# Amazon Flex: Your First Age-Verified Delivery



## Prawn Connery (Mar 26, 2020)

> *Hello,
> 
> We noticed that you delivered your first age-verified delivery within the past week.
> 
> ...


Is this a standard automated message that everyone gets, or was this triggered by something?


----------



## Fuzzyelvis (Dec 7, 2014)

Prawn Connery said:


> Is this a standard automated message that everyone gets, or was this triggered by something?


FYI Doordash was requiring a signature as well as a scan but now they're only requiring the scan. I guess customers didn't like having to touch a driver's phone. (We didn't like it either, but I don't think they care what drivers like).

Amazon needs to get rid of the signature requirement IMO.


----------



## BigJohn (Jan 27, 2016)

Fuzzyelvis said:


> FYI Doordash was requiring a signature as well as a scan but now they're only requiring the scan. I guess customers didn't like having to touch a driver's phone. (We didn't like it either, but I don't think they care what drivers like).
> 
> Amazon needs to get rid of the signature requirement IMO.

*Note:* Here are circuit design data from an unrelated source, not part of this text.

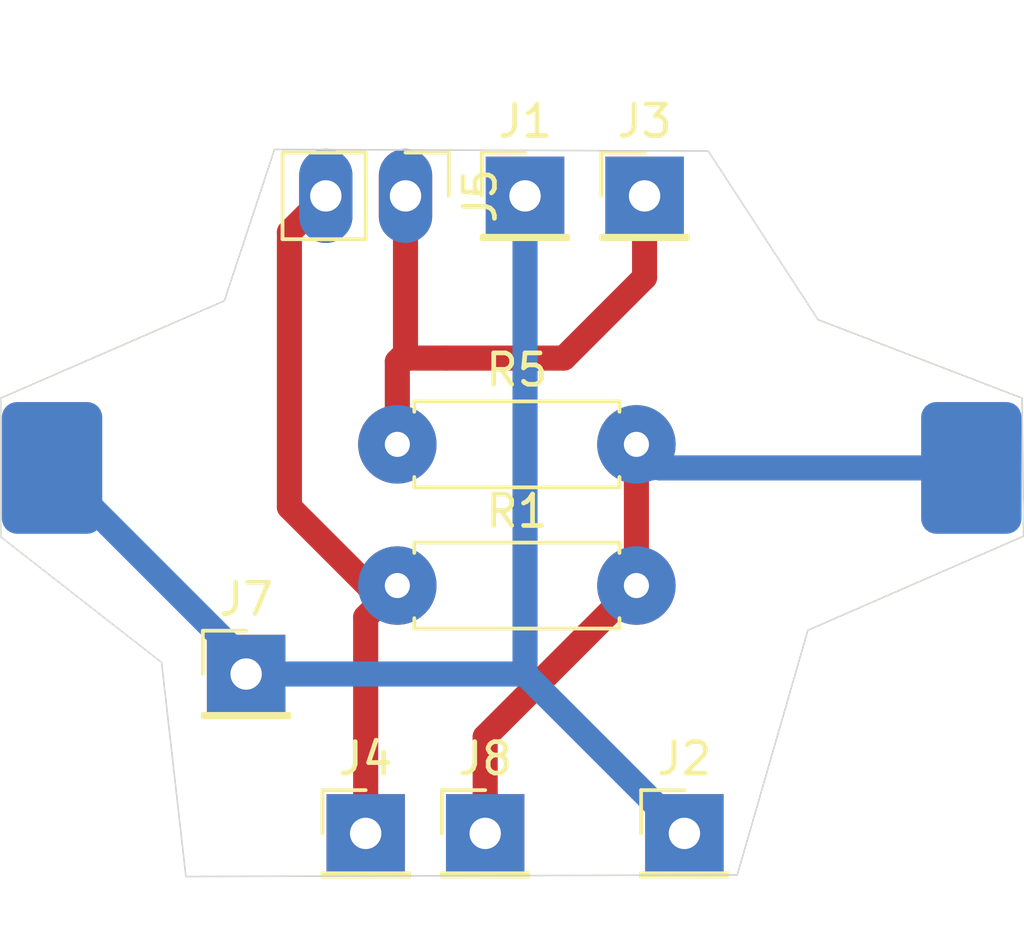
<source format=kicad_pcb>
(kicad_pcb
	(version 20241229)
	(generator "pcbnew")
	(generator_version "9.0")
	(general
		(thickness 1.6)
		(legacy_teardrops no)
	)
	(paper "A4")
	(layers
		(0 "F.Cu" signal)
		(2 "B.Cu" signal)
		(9 "F.Adhes" user "F.Adhesive")
		(11 "B.Adhes" user "B.Adhesive")
		(13 "F.Paste" user)
		(15 "B.Paste" user)
		(5 "F.SilkS" user "F.Silkscreen")
		(7 "B.SilkS" user "B.Silkscreen")
		(1 "F.Mask" user)
		(3 "B.Mask" user)
		(17 "Dwgs.User" user "User.Drawings")
		(19 "Cmts.User" user "User.Comments")
		(21 "Eco1.User" user "User.Eco1")
		(23 "Eco2.User" user "User.Eco2")
		(25 "Edge.Cuts" user)
		(27 "Margin" user)
		(31 "F.CrtYd" user "F.Courtyard")
		(29 "B.CrtYd" user "B.Courtyard")
		(35 "F.Fab" user)
		(33 "B.Fab" user)
		(39 "User.1" user)
		(41 "User.2" user)
		(43 "User.3" user)
		(45 "User.4" user)
	)
	(setup
		(pad_to_mask_clearance 0)
		(allow_soldermask_bridges_in_footprints no)
		(tenting front back)
		(pcbplotparams
			(layerselection 0x00000000_00000000_55555555_5755f5ff)
			(plot_on_all_layers_selection 0x00000000_00000000_00000000_00000000)
			(disableapertmacros no)
			(usegerberextensions no)
			(usegerberattributes yes)
			(usegerberadvancedattributes yes)
			(creategerberjobfile yes)
			(dashed_line_dash_ratio 12.000000)
			(dashed_line_gap_ratio 3.000000)
			(svgprecision 4)
			(plotframeref no)
			(mode 1)
			(useauxorigin no)
			(hpglpennumber 1)
			(hpglpenspeed 20)
			(hpglpendiameter 15.000000)
			(pdf_front_fp_property_popups yes)
			(pdf_back_fp_property_popups yes)
			(pdf_metadata yes)
			(pdf_single_document no)
			(dxfpolygonmode yes)
			(dxfimperialunits yes)
			(dxfusepcbnewfont yes)
			(psnegative no)
			(psa4output no)
			(plot_black_and_white yes)
			(sketchpadsonfab no)
			(plotpadnumbers no)
			(hidednponfab no)
			(sketchdnponfab yes)
			(crossoutdnponfab yes)
			(subtractmaskfromsilk no)
			(outputformat 5)
			(mirror no)
			(drillshape 0)
			(scaleselection 1)
			(outputdirectory "output")
		)
	)
	(net 0 "")
	(net 1 "ADC1")
	(net 2 "ADC2")
	(net 3 "GND")
	(net 4 "VCC")
	(footprint "Connector_PinHeader_2.54mm:PinHeader_1x01_P2.54mm_Vertical" (layer "F.Cu") (at 115.57 100.33))
	(footprint "Connector_PinHeader_2.54mm:PinHeader_1x01_P2.54mm_Vertical" (layer "F.Cu") (at 106.68 120.65))
	(footprint "Connector_PinHeader_2.54mm:PinHeader_1x01_P2.54mm_Vertical" (layer "F.Cu") (at 102.87 115.57))
	(footprint "Connector_PinHeader_2.54mm:PinHeader_1x01_P2.54mm_Vertical" (layer "F.Cu") (at 116.84 120.65))
	(footprint "Connector_PinHeader_2.54mm:PinHeader_1x01_P2.54mm_Vertical" (layer "F.Cu") (at 111.76 100.33))
	(footprint "Resistor_THT:R_Axial_DIN0207_L6.3mm_D2.5mm_P7.62mm_Horizontal" (layer "F.Cu") (at 107.69 112.75))
	(footprint "Resistor_THT:R_Axial_DIN0207_L6.3mm_D2.5mm_P7.62mm_Horizontal" (layer "F.Cu") (at 107.69 108.25))
	(footprint "Connector_PinHeader_2.54mm:PinHeader_1x01_P2.54mm_Vertical" (layer "F.Cu") (at 110.49 120.65))
	(footprint "Connector_PinHeader_2.54mm:PinHeader_1x02_P2.54mm_Vertical" (layer "F.Cu") (at 107.95 100.33 -90))
	(footprint "EggPCB:CoinCellBat" (layer "B.Cu") (at 111.335 109 180))
	(gr_poly
		(pts
			(xy 118.525 121.975) (xy 120.775 114.175) (xy 127.65 111.175) (xy 127.6 106.775) (xy 121.1 104.275)
			(xy 117.6 98.9) (xy 103.775 98.85) (xy 102.175 103.675) (xy 95.05 106.775) (xy 95.05 111.2) (xy 100.175 115.2)
			(xy 100.95 122.025)
		)
		(stroke
			(width 0.05)
			(type solid)
		)
		(fill no)
		(layer "Edge.Cuts")
		(uuid "2fbf095b-e785-45a6-9462-a7a4dc9ac080")
	)
	(segment
		(start 107.95 100.33)
		(end 107.95 105.35)
		(width 0.8)
		(layer "F.Cu")
		(net 1)
		(uuid "0be44e7e-9d5b-4667-a6a8-e851e3b06e4f")
	)
	(segment
		(start 115.57 102.93)
		(end 115.57 100.33)
		(width 0.8)
		(layer "F.Cu")
		(net 1)
		(uuid "26aaa09c-e7ef-471f-82ea-d625f45b7d74")
	)
	(segment
		(start 108.1 105.5)
		(end 109.25 105.5)
		(width 0.8)
		(layer "F.Cu")
		(net 1)
		(uuid "361a8a06-92f9-4e6d-a13e-e46900ffefa8")
	)
	(segment
		(start 109.25 105.5)
		(end 113 105.5)
		(width 0.8)
		(layer "F.Cu")
		(net 1)
		(uuid "6668a1a4-6bbc-437c-ab7e-719c0c92ea7a")
	)
	(segment
		(start 107.69 105.61)
		(end 107.95 105.35)
		(width 0.8)
		(layer "F.Cu")
		(net 1)
		(uuid "9b14d9a4-054d-4cc4-ba92-9b3d860ddea0")
	)
	(segment
		(start 113 105.5)
		(end 115.57 102.93)
		(width 0.8)
		(layer "F.Cu")
		(net 1)
		(uuid "9dd96b33-aca8-45b2-a635-29b35e55c9a1")
	)
	(segment
		(start 107.95 105.35)
		(end 108.1 105.5)
		(width 0.8)
		(layer "F.Cu")
		(net 1)
		(uuid "cdebb556-ed16-4370-b4ac-2904a111fab5")
	)
	(segment
		(start 107.69 108.25)
		(end 107.69 105.61)
		(width 0.8)
		(layer "F.Cu")
		(net 1)
		(uuid "f298b82b-6a94-458b-8c6b-96a89e0ffb4b")
	)
	(segment
		(start 104.25 110.25)
		(end 104.25 101.49)
		(width 0.8)
		(layer "F.Cu")
		(net 2)
		(uuid "03fe20cf-7b13-424d-984e-f3284cb63550")
	)
	(segment
		(start 106.68 113.76)
		(end 107.69 112.75)
		(width 0.8)
		(layer "F.Cu")
		(net 2)
		(uuid "2d8b5e23-8974-46e2-a0f2-8343c19be74f")
	)
	(segment
		(start 104.25 101.49)
		(end 105.41 100.33)
		(width 0.8)
		(layer "F.Cu")
		(net 2)
		(uuid "518cab7c-a5e1-486f-876f-432030625cac")
	)
	(segment
		(start 106.68 120.65)
		(end 106.68 113.76)
		(width 0.8)
		(layer "F.Cu")
		(net 2)
		(uuid "7b86a968-87f2-411d-8c16-ad1332333756")
	)
	(segment
		(start 107.69 112.75)
		(end 106.75 112.75)
		(width 0.8)
		(layer "F.Cu")
		(net 2)
		(uuid "7f0d19bb-1a44-4179-a547-d5da50405ef7")
	)
	(segment
		(start 106.75 112.75)
		(end 104.25 110.25)
		(width 0.8)
		(layer "F.Cu")
		(net 2)
		(uuid "af52b1b7-ef5a-420f-92bd-4859cb1127b2")
	)
	(segment
		(start 115.31 112.75)
		(end 110.49 117.57)
		(width 0.8)
		(layer "F.Cu")
		(net 3)
		(uuid "04b2eb70-705b-45a4-b040-21e9a2b1c050")
	)
	(segment
		(start 115.31 108.25)
		(end 115.31 112.75)
		(width 0.8)
		(layer "F.Cu")
		(net 3)
		(uuid "3bca618a-0e44-4956-a7f8-c1cb3286338e")
	)
	(segment
		(start 110.49 117.57)
		(end 110.49 120.65)
		(width 0.8)
		(layer "F.Cu")
		(net 3)
		(uuid "42274259-232f-4f7f-b912-61c17d0b228c")
	)
	(segment
		(start 116.06 109)
		(end 115.31 108.25)
		(width 0.8)
		(layer "B.Cu")
		(net 3)
		(uuid "4e7c6d88-b597-4d59-a26c-2962e4c5d1d1")
	)
	(segment
		(start 125.985 109)
		(end 116.06 109)
		(width 0.8)
		(layer "B.Cu")
		(net 3)
		(uuid "dbd63281-e7ba-4bbe-b2e7-556114cb5438")
	)
	(segment
		(start 115.799999 108.999999)
		(end 115 108.2)
		(width 0.8)
		(layer "B.Cu")
		(net 3)
		(uuid "e209567a-be11-4705-a899-49e23d7a9845")
	)
	(segment
		(start 102.87 115.57)
		(end 111.76 115.57)
		(width 0.8)
		(layer "B.Cu")
		(net 4)
		(uuid "0151c89e-ecc8-4b84-b399-e34f1be108e9")
	)
	(segment
		(start 102.87 115.185)
		(end 96.685 109)
		(width 0.8)
		(layer "B.Cu")
		(net 4)
		(uuid "3d3f4803-4c0a-477c-9273-77f3a39cdd58")
	)
	(segment
		(start 111.76 115.57)
		(end 116.84 120.65)
		(width 0.8)
		(layer "B.Cu")
		(net 4)
		(uuid "694cea04-1e9a-4772-901b-e931d0ee5a02")
	)
	(segment
		(start 102.87 115.57)
		(end 102.87 115.185)
		(width 0.8)
		(layer "B.Cu")
		(net 4)
		(uuid "7327e6c7-c39f-425f-ab91-8f8401fb0753")
	)
	(segment
		(start 111.76 100.33)
		(end 111.76 115.57)
		(width 0.8)
		(layer "B.Cu")
		(net 4)
		(uuid "75d6c645-abf6-4bf6-a6e0-9feb09614989")
	)
	(embedded_fonts no)
)

</source>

Alcohol deliveries may be in part dictated by State-County-Municipal regulations.


----------



## oicu812 (Aug 29, 2016)

Fuzzyelvis said:


> Amazon needs to get rid of the signature requirement IMO.


Where have you been? There has been no signatures requirement for at least a few weeks since the social-distancing thing. Even got an email regarding customer putting license on the ground so you can scan at safe distance.


----------